MERCATI – Le Borse europee ieri hanno chiuso una seduta fiacca, incapaci di agganciare il rally record di Wall Street. A pesare sui listini del Vecchio Continente è soprattutto l’inasprimento delle tensioni geopolitiche in Medio Oriente, alimentato dalle notizie di attacchi contro navi commerciali nello Stretto di Hormuz. Questi eventi hanno innescato una nuova fiammata dei prezzi energetici, con il Brent che è tornato a scambiare stabilmente sopra la soglia psicologica dei 100 dollari al barile. Mentre l’Europa resta vulnerabile ai costi dell’energia e all’incertezza dei negoziati tra Stati Uniti e Iran, il sentiment degli investitori locali rimane improntato alla cautela, temendo che lo stallo diplomatico possa trasformarsi in un conflitto prolungato con ripercussioni dirette sull’inflazione e sulla crescita dell’area euro.

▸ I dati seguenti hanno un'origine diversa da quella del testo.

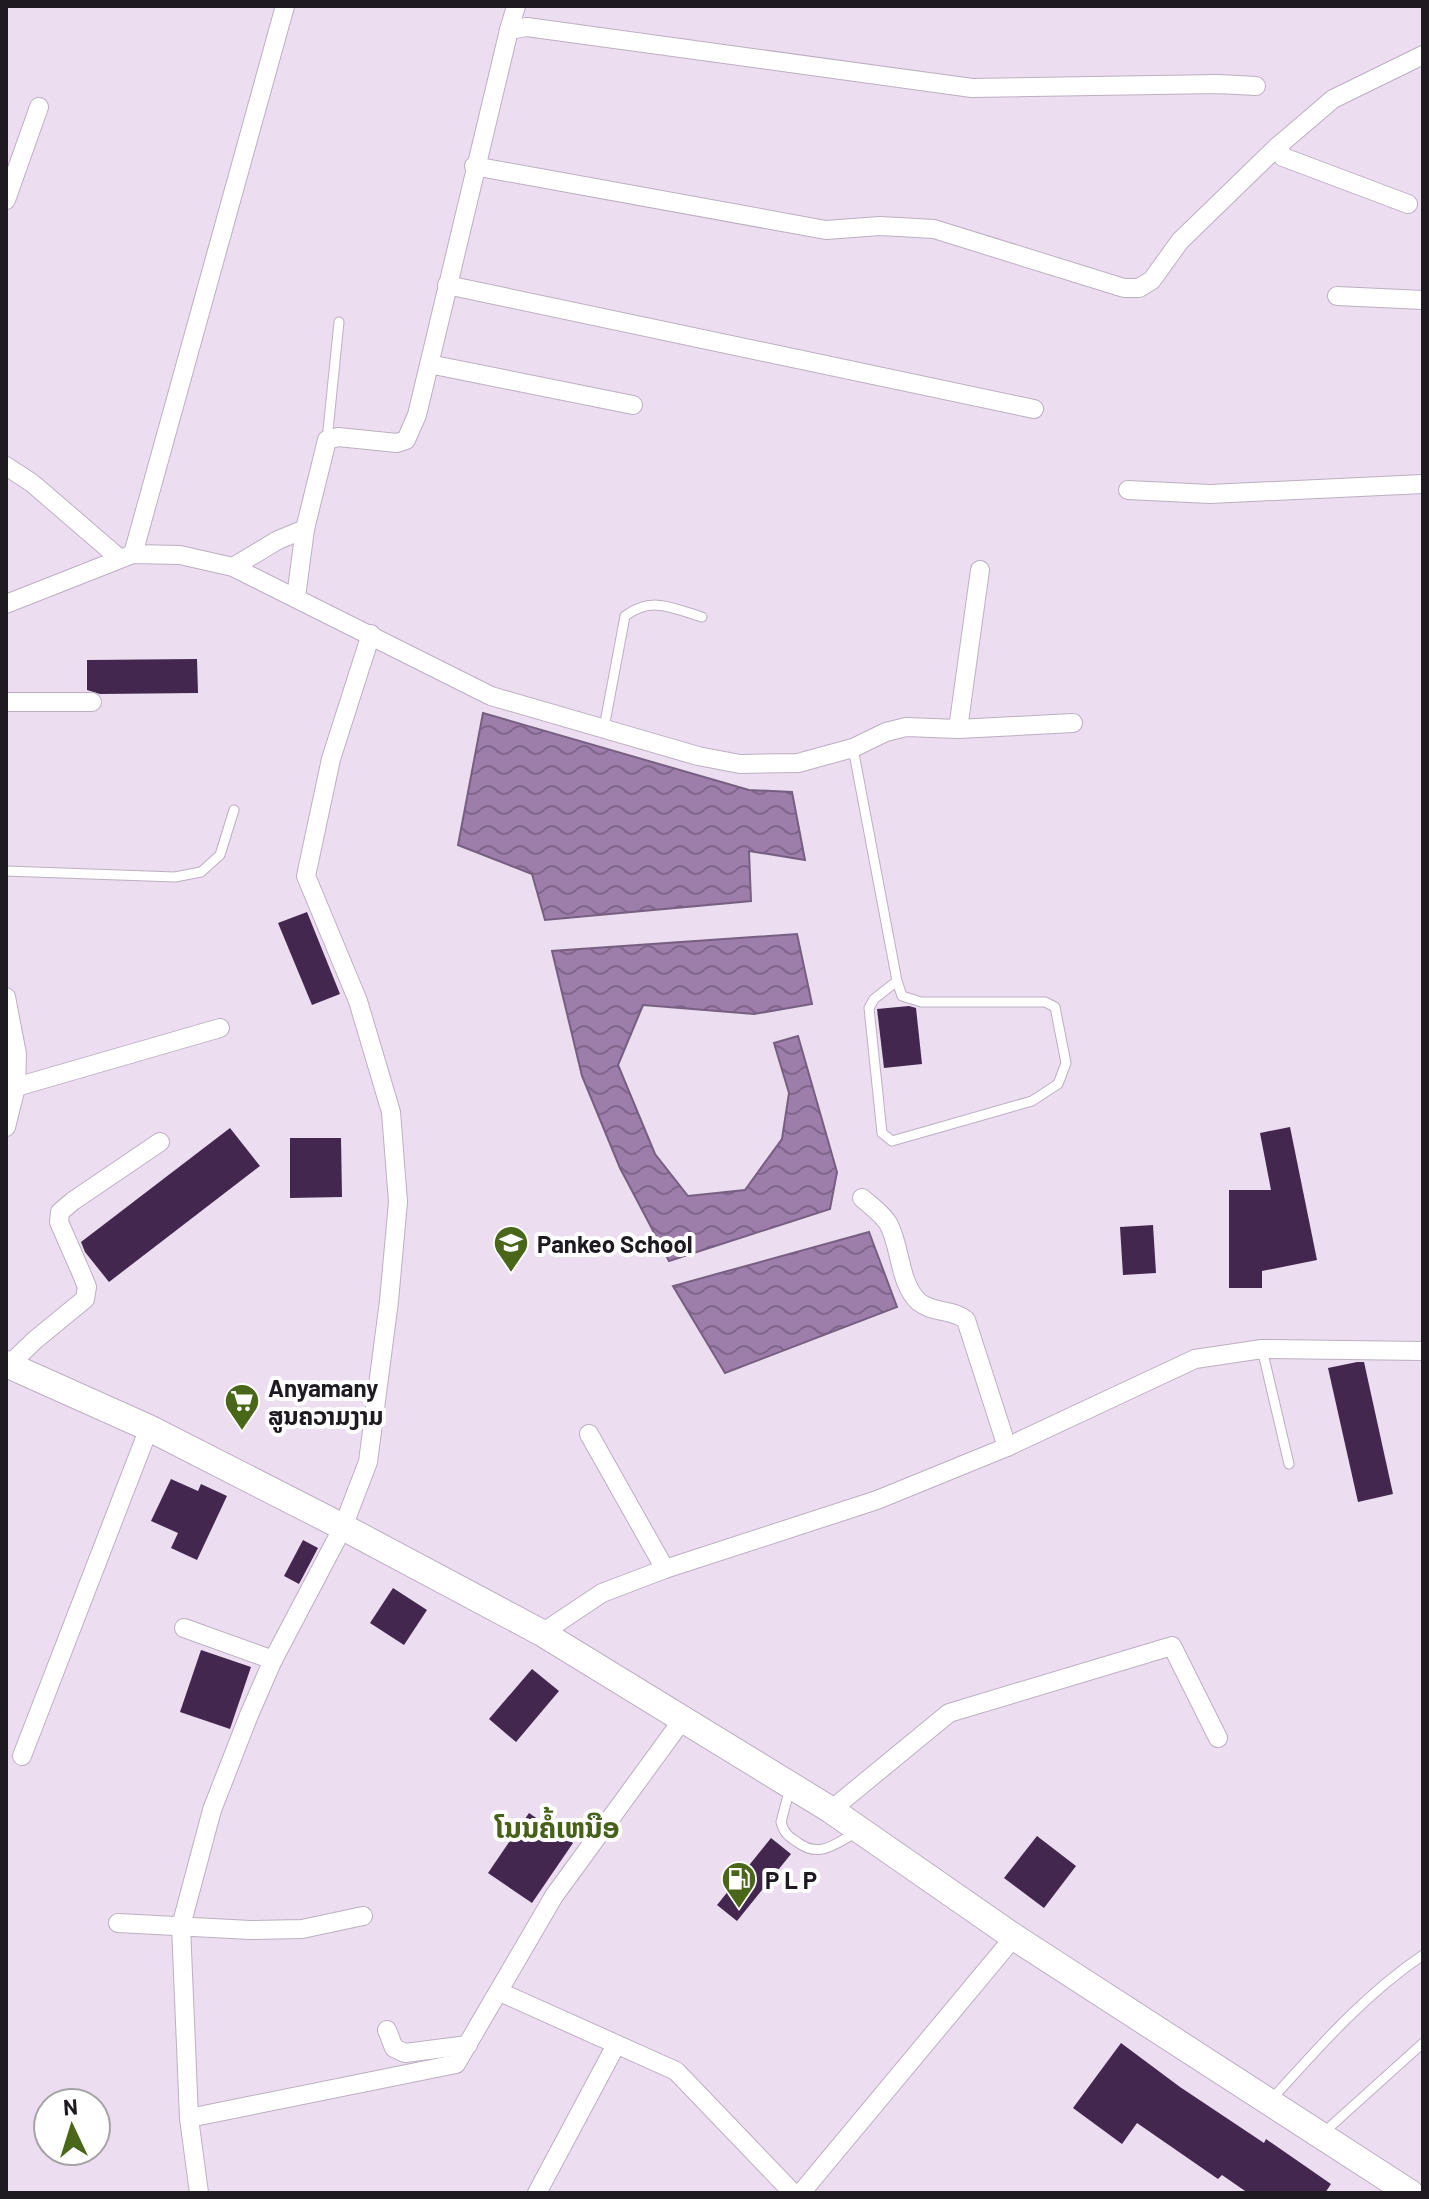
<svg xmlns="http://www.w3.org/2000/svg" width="1429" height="2199" font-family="Barlow,'Noto Sans Lao',sans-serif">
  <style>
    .water { fill: url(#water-waves); stroke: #775f81; stroke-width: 2 }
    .building { fill: #43274e }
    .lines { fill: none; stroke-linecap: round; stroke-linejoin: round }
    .lane-casing { stroke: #bdafc2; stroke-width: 11 }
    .street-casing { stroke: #bdafc2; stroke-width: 20 }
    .secondary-casing { stroke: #bdafc2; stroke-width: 28 }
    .lane { stroke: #fff; stroke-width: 9 }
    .street { stroke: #fff; stroke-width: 18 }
    .secondary { stroke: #fff; stroke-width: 26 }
    .labels { text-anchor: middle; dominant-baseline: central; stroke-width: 8; stroke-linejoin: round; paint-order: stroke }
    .poi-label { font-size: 24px; font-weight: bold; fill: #1f1a21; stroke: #fff; text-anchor: start }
    .quarter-label { font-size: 28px; font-weight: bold; fill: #47611b; stroke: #fff }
  </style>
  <defs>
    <pattern id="water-waves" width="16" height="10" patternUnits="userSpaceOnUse" patternTransform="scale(2)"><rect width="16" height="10" fill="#9d7daa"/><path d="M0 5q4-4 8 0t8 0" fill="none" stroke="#7f668a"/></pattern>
  </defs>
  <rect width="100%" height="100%" fill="#ecddf1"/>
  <g class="water">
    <polygon points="483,713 749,790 792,792 805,860 749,851 751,901 545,920 532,874 458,845"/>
    <polygon points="797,934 812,1004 754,1014 643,1005 618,1065 655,1154 688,1196 745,1190 782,1139 789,1093 774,1043 798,1036 837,1172 830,1209 669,1261 620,1168 582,1076 552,951"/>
    <polygon points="869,1232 897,1307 725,1373 673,1286"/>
  </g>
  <g class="building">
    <polygon points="197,659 198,693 100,694 87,690 87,660"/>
    <polygon points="307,912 340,994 312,1005 278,923"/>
    <polygon points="909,1006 916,1008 922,1064 884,1068 877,1009"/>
    <polygon points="1290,1127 1317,1260 1262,1271 1262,1288 1229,1288 1229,1190 1271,1190 1260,1133"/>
    <polygon points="230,1128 260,1166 109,1282 85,1252 81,1242"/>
    <polygon points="290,1138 341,1138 342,1197 290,1198"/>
    <polygon points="1153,1225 1156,1273 1123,1275 1120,1227"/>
    <polygon points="1357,1362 1364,1362 1393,1494 1358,1502 1328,1368"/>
    <polygon points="171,1479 198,1491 201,1484 227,1496 197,1560 171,1548 178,1533 151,1521"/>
    <polygon points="303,1540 318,1548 299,1584 284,1576"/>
    <polygon points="393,1588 427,1610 404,1645 370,1623"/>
    <polygon points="201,1650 251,1667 230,1729 180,1712"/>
    <polygon points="532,1669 559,1691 516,1742 489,1719"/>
    <polygon points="529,1813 573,1843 532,1903 488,1873"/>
    <polygon points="1037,1836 1076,1866 1044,1908 1004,1878"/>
    <polygon points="771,1838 791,1854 737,1921 717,1905"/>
    <polygon points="1121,2043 1180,2087 1264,2143 1266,2139 1331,2184 1325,2193 1248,2193 1222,2175 1218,2179 1137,2123 1122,2144 1073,2108"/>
  </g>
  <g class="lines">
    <defs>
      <g id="lane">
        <polyline points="327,440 339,322"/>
        <path d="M604 728 625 616C652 596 672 608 702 617"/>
        <polyline points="853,748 897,981 902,996 921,1002 1045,1002 1055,1007 1066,1063 1058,1084 1032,1101 892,1141 882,1133 869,1008 874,999 897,981"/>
        <polyline points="6,871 175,877 201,872 220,855 234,810"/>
        <polyline points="1262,1349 1289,1464"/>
        <path d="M790 1788 781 1822C784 1833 788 1836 797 1842 820 1859 834 1844 857 1832"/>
        <path d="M1271 2100C1318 2048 1364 1995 1423 1955"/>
        <polyline points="1322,2134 1423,2043"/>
      </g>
      <g id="street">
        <polyline points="509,30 516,6"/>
        <polyline points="1278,146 1283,157 1408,204"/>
        <polyline points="474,166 826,230 880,226 934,229 1124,288 1139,288 1152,280 1180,241 1278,146 1333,99 1423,55"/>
        <polyline points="6,200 39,107"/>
        <polyline points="447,285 1034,409"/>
        <polyline points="1337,296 1423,300"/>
        <polyline points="429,364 633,405"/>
        <polyline points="6,466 32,483 119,558"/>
        <polyline points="1128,490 1210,494 1423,484"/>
        <polyline points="133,554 285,6"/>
        <polyline points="233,567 278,540 305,529 327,440 338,437 397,443 406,440 417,415 509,30 527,27 972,88 1218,84 1256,86"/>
        <polyline points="296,597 305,529"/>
        <polyline points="6,604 133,554 180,555 233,567 491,696 698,756 740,764 798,763 853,748 886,732 906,727 958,729 1073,723"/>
        <polyline points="6,702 92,702"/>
        <polyline points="958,729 980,570"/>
        <polyline points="6,997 17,1054 16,1087 6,1127"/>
        <polyline points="16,1087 220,1028"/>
        <path d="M862 1198C871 1206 884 1215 889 1225 901 1248 899 1284 919 1302 933 1313 952 1309 966 1320L1007 1447"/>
        <polyline points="9,1365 35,1340 85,1299 87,1287 83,1277 59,1222 60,1212 73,1201 160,1142"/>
        <polyline points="589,1434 665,1569"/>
        <polyline points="184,1628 273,1660"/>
        <polyline points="542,1633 602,1593 665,1569 877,1500 1007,1447 1195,1359 1262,1349 1423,1351"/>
        <polyline points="22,1756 149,1428"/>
        <polyline points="831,1810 949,1713 1172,1646 1218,1738"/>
        <polyline points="118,1923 250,1930 302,1929 363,1916"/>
        <polyline points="500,1992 676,2071 793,2193"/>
        <polyline points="387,2030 394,2048 405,2053 468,2045"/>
        <polyline points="189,2118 456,2064 554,1896 683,1719"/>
        <polyline points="199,2193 189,2118 181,1926 212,1810 249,1715 273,1660 343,1527 368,1462 389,1301 398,1202 391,1112 358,1001 306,876 331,759 371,634"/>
        <polyline points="537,2193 616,2045"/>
        <polyline points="801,2193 1014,1937"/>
      </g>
      <polyline id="secondary" points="6,1364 149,1428 343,1527 542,1633 831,1810 1014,1937 1410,2193"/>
    </defs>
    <use href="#lane" class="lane-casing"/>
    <use href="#street" class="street-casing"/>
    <use href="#secondary" class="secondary-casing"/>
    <use href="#lane" class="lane"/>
    <use href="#street" class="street"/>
    <use href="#secondary" class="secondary"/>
  </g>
  <defs>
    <symbol id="school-pin" viewBox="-11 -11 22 30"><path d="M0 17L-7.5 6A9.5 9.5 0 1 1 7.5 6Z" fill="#4a6618" stroke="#fff"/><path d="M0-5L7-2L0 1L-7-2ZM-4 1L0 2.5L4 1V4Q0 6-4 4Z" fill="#fff"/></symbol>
    <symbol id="supermarket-pin" viewBox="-11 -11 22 30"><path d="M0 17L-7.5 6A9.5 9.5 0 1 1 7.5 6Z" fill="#4a6618" stroke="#fff"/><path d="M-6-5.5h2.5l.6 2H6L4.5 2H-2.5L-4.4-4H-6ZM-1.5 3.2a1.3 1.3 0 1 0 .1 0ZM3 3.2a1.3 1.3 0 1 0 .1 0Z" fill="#fff"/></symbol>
    <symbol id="fuel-pin" viewBox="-11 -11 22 30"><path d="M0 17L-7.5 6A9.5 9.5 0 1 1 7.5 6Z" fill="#4a6618" stroke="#fff"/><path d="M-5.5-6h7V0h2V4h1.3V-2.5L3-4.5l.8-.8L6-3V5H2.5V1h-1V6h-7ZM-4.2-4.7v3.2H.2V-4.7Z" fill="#fff"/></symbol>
  </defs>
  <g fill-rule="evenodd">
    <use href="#school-pin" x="491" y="1223" width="40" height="54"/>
    <use href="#supermarket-pin" x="222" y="1381" width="40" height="54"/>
    <use href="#fuel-pin" x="719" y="1859" width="40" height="54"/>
  </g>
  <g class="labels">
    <g class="poi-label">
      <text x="537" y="1243">Pankeo School</text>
      <text x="268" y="1387">Anyamany<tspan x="268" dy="28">ສູນຄວາມງາມ</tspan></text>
      <text x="765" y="1879">P L P</text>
    </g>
    <g class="quarter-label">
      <text x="557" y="1827">ໂນນຄໍ້ເຫນືອ</text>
    </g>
  </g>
  <rect width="1429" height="2199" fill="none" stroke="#1f1a21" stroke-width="16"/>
  <g transform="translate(72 2127) rotate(356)"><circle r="38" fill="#ffffff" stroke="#a5a3a6" stroke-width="2"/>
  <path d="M0-6L14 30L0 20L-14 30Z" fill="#4a6618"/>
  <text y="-12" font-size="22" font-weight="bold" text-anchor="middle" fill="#1f1a21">N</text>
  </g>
</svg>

Wall Street corre con l’AI e le trimestrali: Trump apre alla de-escalation
Scenario opposto a Wall Street, dove i principali indici hanno viaggiato in netto rialzo con guadagni vicini al punto percentuale. Il mercato americano sembra immune ai timori geopolitici, focalizzandosi sulla solidità delle trimestrali e sulle prospettive di crescita legate all’intelligenza artificiale. Ad alimentare l’ottimismo sono state anche le recenti dichiarazioni di Donald Trump al New York Post, in cui ha ipotizzato l’avvio di colloqui con la delegazione iraniana già per questo venerdì. Questa possibile apertura verso una de-escalation ha parzialmente bilanciato l’impatto dei raid nello Stretto di Hormuz, spingendo gli investitori a scommettere su una risoluzione diplomatica rapida. Nonostante la fragilità del contesto internazionale, la borsa americana conferma la sua resilienza, trainata da fondamentali societari che, per ora, mettono in secondo piano i rischi di guerra.